At Wired Science’s Science News, Rachel Ehrenberg tells us, “Adult Brain Activity Stirs Before Birth” (February 16, 2011):
Nerve cells from developing brains as young as 20 weeks old fire in a pattern that persists into adulthood, researchers reported Tuesday in the Journal of Neuroscience. The research provides a glimpse into the behavior of extremely young brain cells and could help scientists understand what happens when brain development goes awry.Cells from the cerebral cortices of 20- to 21-week-old fetuses exhibit bursts of electrical activity interspersed with periods of quiet, researchers from the University of Connecticut Health Center in Farmington found. When the adult brain is sleeping, or under anesthesia, it also displays this busy-then-quiet firing pattern, suggesting it may be an intrinsic property of human brains.
As to why they do it,
Scientists still don’t understand what purpose the nerve cell activity serves so early in development. Perhaps it is a flexing of mental muscles to help keep the cells alive, says neuroscientist Srdjan Antic, who led the new study.
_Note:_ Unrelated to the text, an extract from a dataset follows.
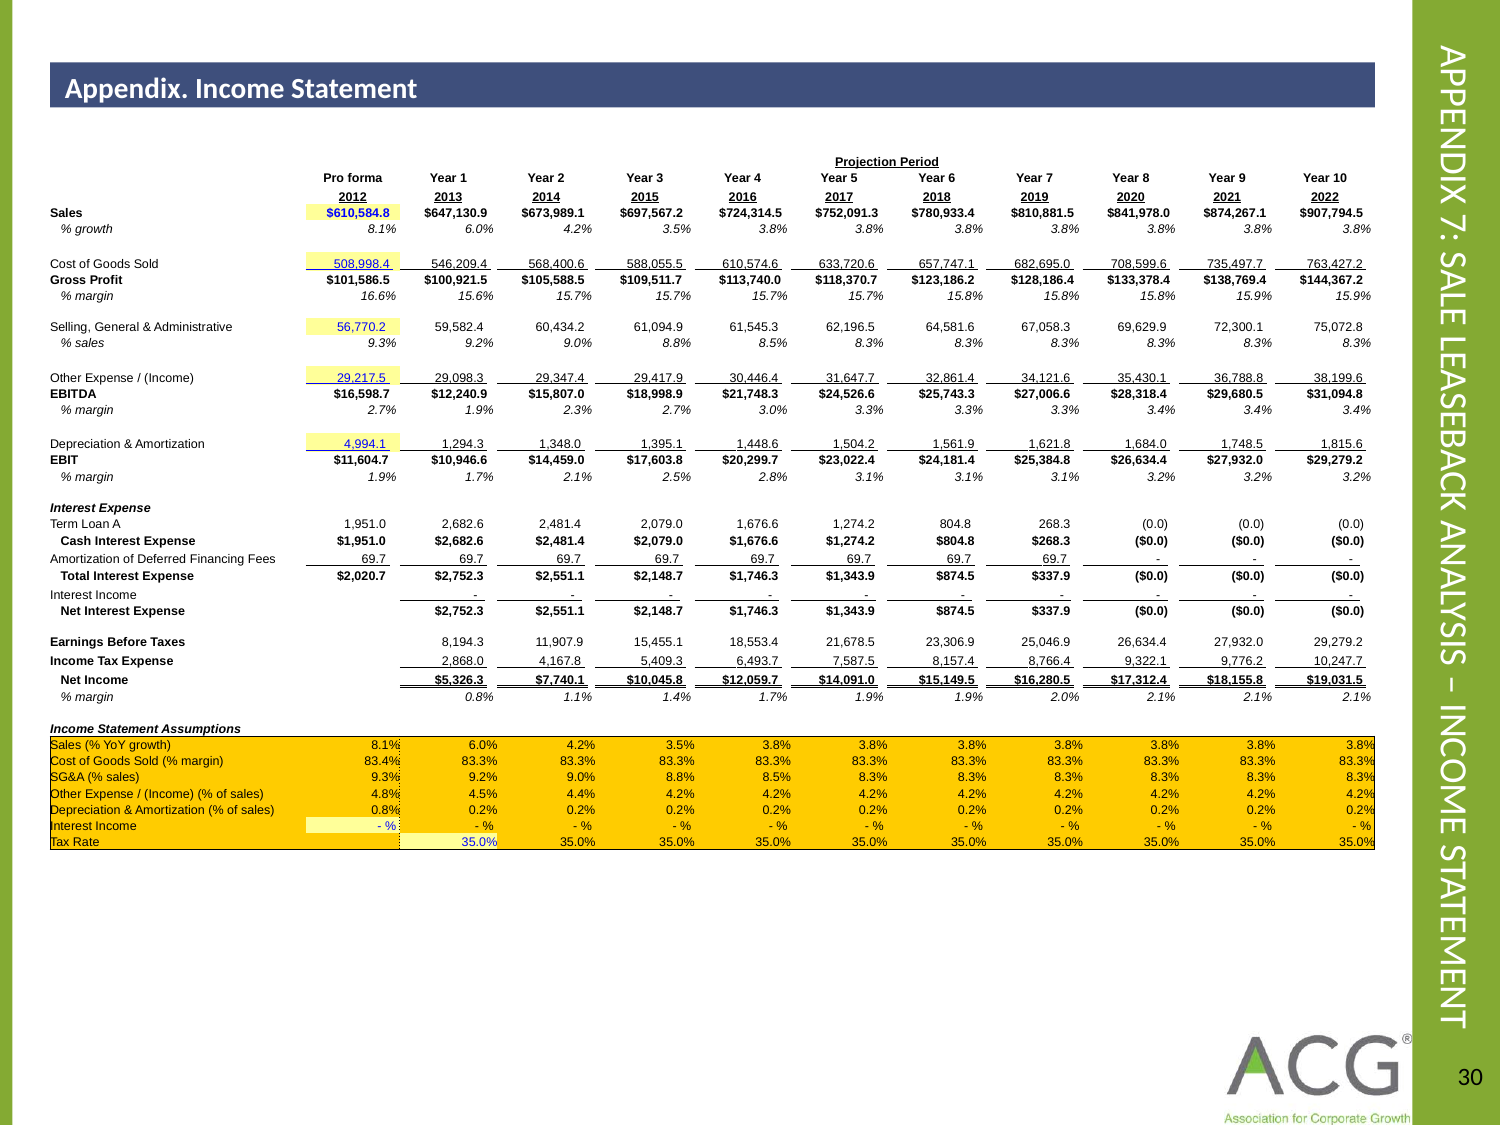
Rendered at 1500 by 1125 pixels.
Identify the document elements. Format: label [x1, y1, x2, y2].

Having a burst of activity now and again may signal other brain cells that “‘Hey I’m here, look at me, maintain a connection with me,’” Antic says. “During sleep neurons do exactly that.”
If so, the babies’ brains were looking in vain for a connection. Destined for someone’s arms, they ended up as medical waste with bits grabbed by ambitious researchers.
The comments are interesting, for example, from SRosewater,
Fetuses are not babies, they are collection of interconnected cells which are not meta-conscious and are only subject to involuntary movement. In essence, they are vegetables. … .
Which is in direct contradiction to the clear evidence manifested in the article and to all experience generally.